Nationalist MP Mario de Marco said yesterday that an important role of the Malta Mediation Centre should be to promote mediation, and it should have a budget for promotional activities.

He was speaking in parliament during the debate on a bill for the setting up of the mediation centre.

Mediation, Dr de Marco said, was an important element in the context of alternative dispute resolution.

The concept of alternative dispute resolution had taken root in many countries since it was an informal method for the resolution of disputes instead of normal, rigid and sometimes traumatic court proceedings.

Mediation, which he viewed as complimentary to court proceedings, had three main advantages. Firstly, there were no winners and losers and both sides worked towards a solution acceptable to all. This, therefore, was also different from arbitration, where a case would go against one of the parties.

Secondly, mediation was especially important in commercial cases. Since there were no winners or losers, there was no adversarial concept.

Thirdly, successful mediation was far cheaper, and often faster, than court proceedings.

With access to justice being a fundamental right, there was no doubt that the provision of mediation services, therefore, would make this access easier.

The Nationalist MP observed that the Vienna EU Council had underlined the need for mediation in cross border disputes, while the Lisbon Council had invited the European Commission to promote mediation in issues involving e-commerce.

The United Nations Commission on International Trade Law had adopted a model law on conciliation in commercial disputes, which included mediation.

The EU had adopted a green paper on mediation.

There was no fixed model of mediation services and various countries, notably Denmark, Italy, Austria and Portugal had experimented with different ways of mediation.

Some countries offered the possibility of having cases referred to judges for conciliation or encouraged judges to intervene and help the parties reach solutions.

Some countries had adopted mediation for particular sectors. In France, for example, a National Consultative Council on Family Mediation was formed in 2001.

The code of organisation in some countries and regions, such as in Germany, allowed the courts, in certain circumstances, to refer cases for mediation. The courts in England and Wales could suspend proceedings while parties were ordered to take their case for mediation.

In Belgium, cases involving the labour laws and agricultural leases had first to be discussed before a mediator before ending up before the courts.

Some members of the opposition, Dr de Marco noted, had argued in favour of mediation but felt the setting up of a mediation centre was not required, more so as not many people sought such services.

But if one did not have a mediation centre, who would be responsible for the promotion of mediation services? Who would assume the role of regulator, ensuring that mediators were of the required competence?

It was good that the mediation and arbitration centres would be housed in the same building, as both were instruments of alternative dispute resolution.

Turning to particular aspects of the bill, Dr de Marco noted that mediation proceedings may be resorted to voluntarily; following a decree or order by an "adjudicatory body "; or by law.

Clearly, the term "adjudicatory body" needed to be defined.

Dr de Marco said that as far as possible, mediation should be voluntary and not imposed. There could be instances where it was wise to refer a case for mediation, but that should be the exception, since there was a greater chance of success when mediation was voluntary.

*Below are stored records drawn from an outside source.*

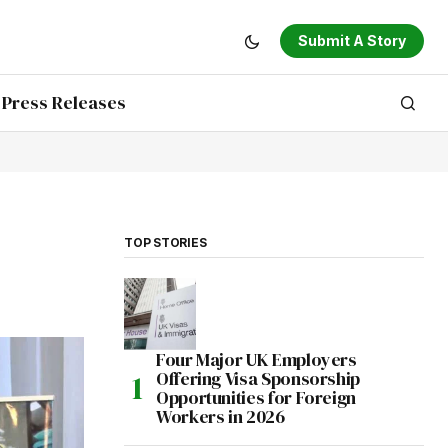
Submit A Story
Press Releases
TOP STORIES
Four Major UK Employers
Offering Visa Sponsorship
Opportunities for Foreign
Workers in 2026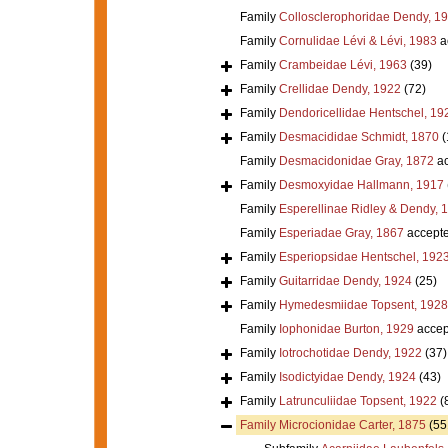
Family
Collosclerophoridae Dendy, 1
Family
Cornulidae Lévi & Lévi, 1983
a
Family
Crambeidae Lévi, 1963
(39)
Family
Crellidae Dendy, 1922
(72)
Family
Dendoricellidae Hentschel, 19
Family
Desmacididae Schmidt, 1870
(
Family
Desmacidonidae Gray, 1872
ac
Family
Desmoxyidae Hallmann, 1917
Family
Esperellinae Ridley & Dendy, 
Family
Esperiadae Gray, 1867
accept
Family
Esperiopsidae Hentschel, 192
Family
Guitarridae Dendy, 1924
(25)
Family
Hymedesmiidae Topsent, 1928
Family
Iophonidae Burton, 1929
accep
Family
Iotrochotidae Dendy, 1922
(37)
Family
Isodictyidae Dendy, 1924
(43)
Family
Latrunculiidae Topsent, 1922
(
Family
Microcionidae Carter, 1875
(55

And one had to be careful that recourse to mediation was not used as a method to prolong cases before a court.

Dr de Marco also argued that legal aid should be available in mediation services, more so when mediation was imposed. An EU draft directive on legal aid had indeed recommended that legal aid should also be available for instruments of alternative dispute resolution, which included mediation.

He felt that when an adjudicatory body referred a case for mediation and established an adjudication period for this purpose, the parties should be able to go back before the court and resume proceedings before that time expired when the adjudication was concluded, or did not succeed.

Furthermore, would recourse to mediation be considered as interrupting the prescription period, where it existed?

Dr de Marco noted that the Malta Mediation Centre would draw up a list of mediators to assist in domestic and international mediation. The mediators, he said, should be of such character as to enjoy the respect of both parties and be able to exert authority on them. And since mediation had a lot to do with consensus, the parties should be free to agree on the appointment of a mediator who was not on the centre's list.

The bill, rightly, included provisions on confidentiality. No mention, however, was made of the liability of mediators such as when the confidentiality clause was violated. Would this confidentiality fall within the Professional Secrecy Act?

It was important, Dr de Marco said, that the Malta Mediation Centre promoted the concept of mediation, and had a budget for this purpose.

Concluding, he said that he was also in favour of the creation of a European Centre for Mediation, not least because recourse for mediation was far lower in Europe than in the United States.